- _SUPPLIED INFORMATION_:
--- START ---

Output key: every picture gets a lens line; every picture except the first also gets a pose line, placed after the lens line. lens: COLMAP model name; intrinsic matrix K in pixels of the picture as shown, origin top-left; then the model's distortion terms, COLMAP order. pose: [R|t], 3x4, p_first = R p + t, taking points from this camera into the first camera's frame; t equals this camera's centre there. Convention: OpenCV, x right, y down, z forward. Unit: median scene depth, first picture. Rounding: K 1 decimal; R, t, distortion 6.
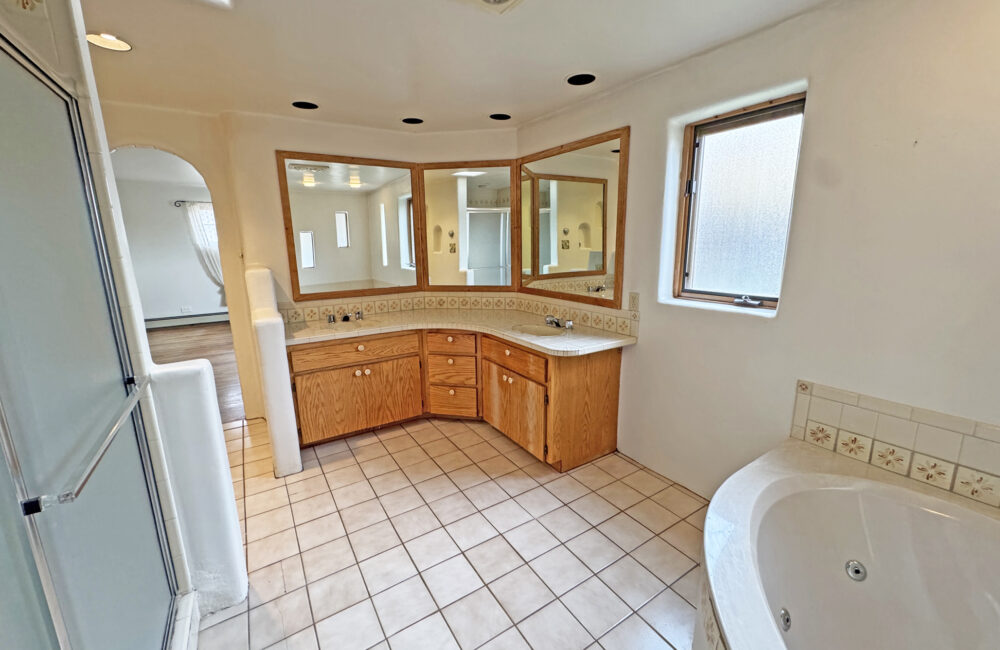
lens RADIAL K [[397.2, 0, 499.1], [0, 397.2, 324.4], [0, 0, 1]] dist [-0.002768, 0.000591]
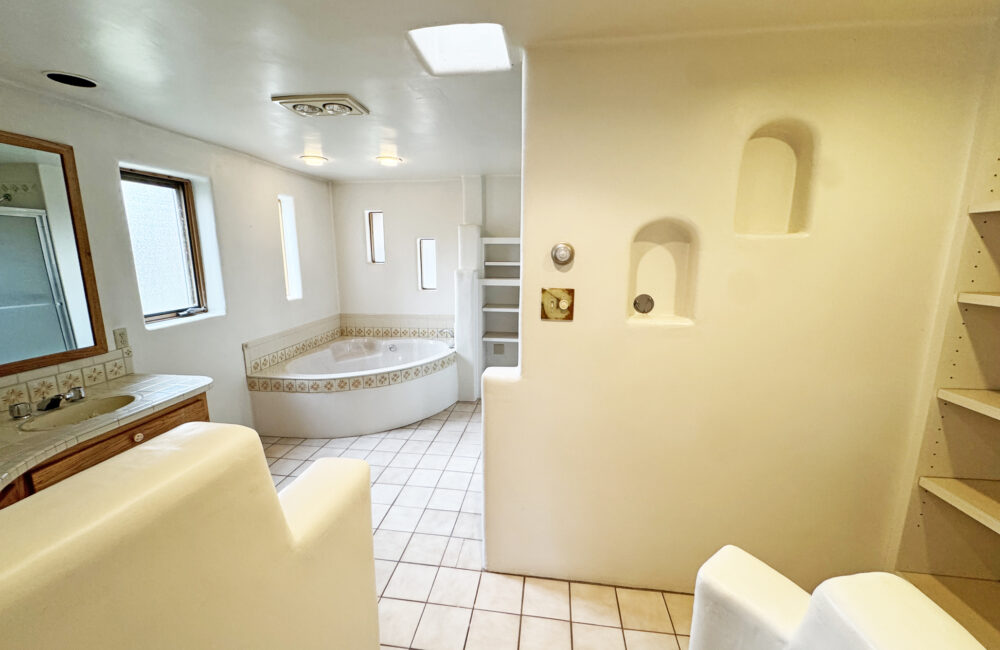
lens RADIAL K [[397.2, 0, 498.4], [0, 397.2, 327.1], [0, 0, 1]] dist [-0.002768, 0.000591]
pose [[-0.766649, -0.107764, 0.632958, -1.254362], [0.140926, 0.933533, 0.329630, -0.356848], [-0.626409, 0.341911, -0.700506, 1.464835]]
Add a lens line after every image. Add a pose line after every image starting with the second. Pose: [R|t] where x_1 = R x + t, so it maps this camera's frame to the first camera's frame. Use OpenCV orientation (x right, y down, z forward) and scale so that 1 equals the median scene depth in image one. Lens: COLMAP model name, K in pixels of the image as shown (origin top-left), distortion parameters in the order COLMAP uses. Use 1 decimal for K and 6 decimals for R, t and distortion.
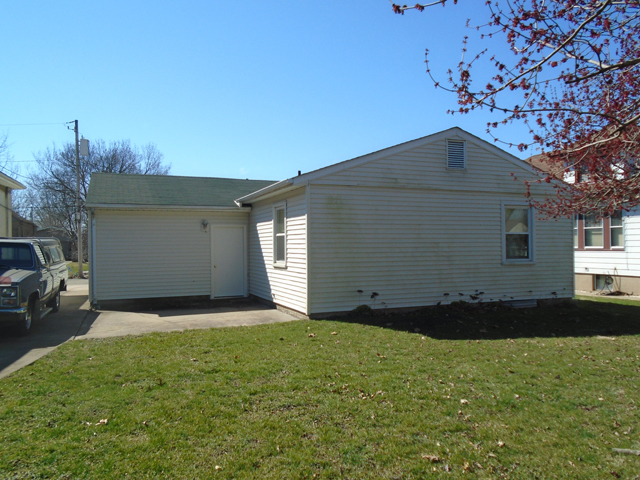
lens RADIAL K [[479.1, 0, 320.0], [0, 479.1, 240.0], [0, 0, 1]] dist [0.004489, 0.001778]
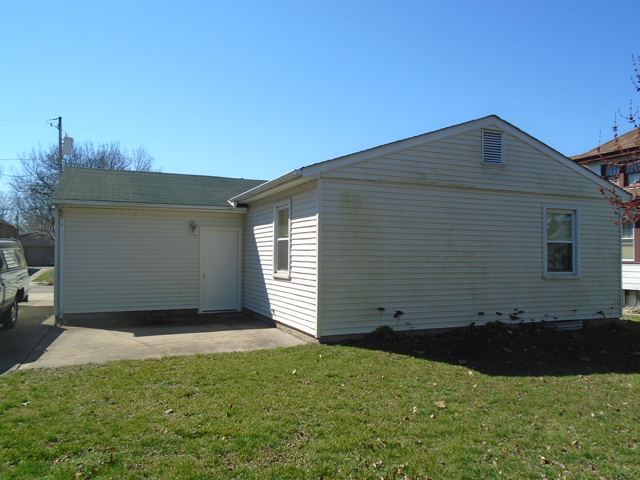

--- END ---

- _EXERCISE OBJECTIVE_:
Arrange every line of the entries above as a numbered list, skipping blank lines. Leave the pictures out of the list.

- _TASK ANSWER_:
1. Output key: every picture gets a lens line; every picture except the first also gets a pose line, placed after the lens line. lens: COLMAP model name; intrinsic matrix K in pixels of the picture as shown, origin top-left; then the model's distortion terms, COLMAP order. pose: [R|t], 3x4, p_first = R p + t, taking points from this camera into the first camera's frame; t equals this camera's centre there. Convention: OpenCV, x right, y down, z forward. Unit: median scene depth, first picture. Rounding: K 1 decimal; R, t, distortion 6.
2. lens RADIAL K [[397.2, 0, 499.1], [0, 397.2, 324.4], [0, 0, 1]] dist [-0.002768, 0.000591]
3. lens RADIAL K [[397.2, 0, 498.4], [0, 397.2, 327.1], [0, 0, 1]] dist [-0.002768, 0.000591]
4. pose [[-0.766649, -0.107764, 0.632958, -1.254362], [0.140926, 0.933533, 0.329630, -0.356848], [-0.626409, 0.341911, -0.700506, 1.464835]]
5. Add a lens line after every image. Add a pose line after every image starting with the second. Pose: [R|t] where x_1 = R x + t, so it maps this camera's frame to the first camera's frame. Use OpenCV orientation (x right, y down, z forward) and scale so that 1 equals the median scene depth in image one. Lens: COLMAP model name, K in pixels of the image as shown (origin top-left), distortion parameters in the order COLMAP uses. Use 1 decimal for K and 6 decimals for R, t and distortion.
6. lens RADIAL K [[479.1, 0, 320.0], [0, 479.1, 240.0], [0, 0, 1]] dist [0.004489, 0.001778]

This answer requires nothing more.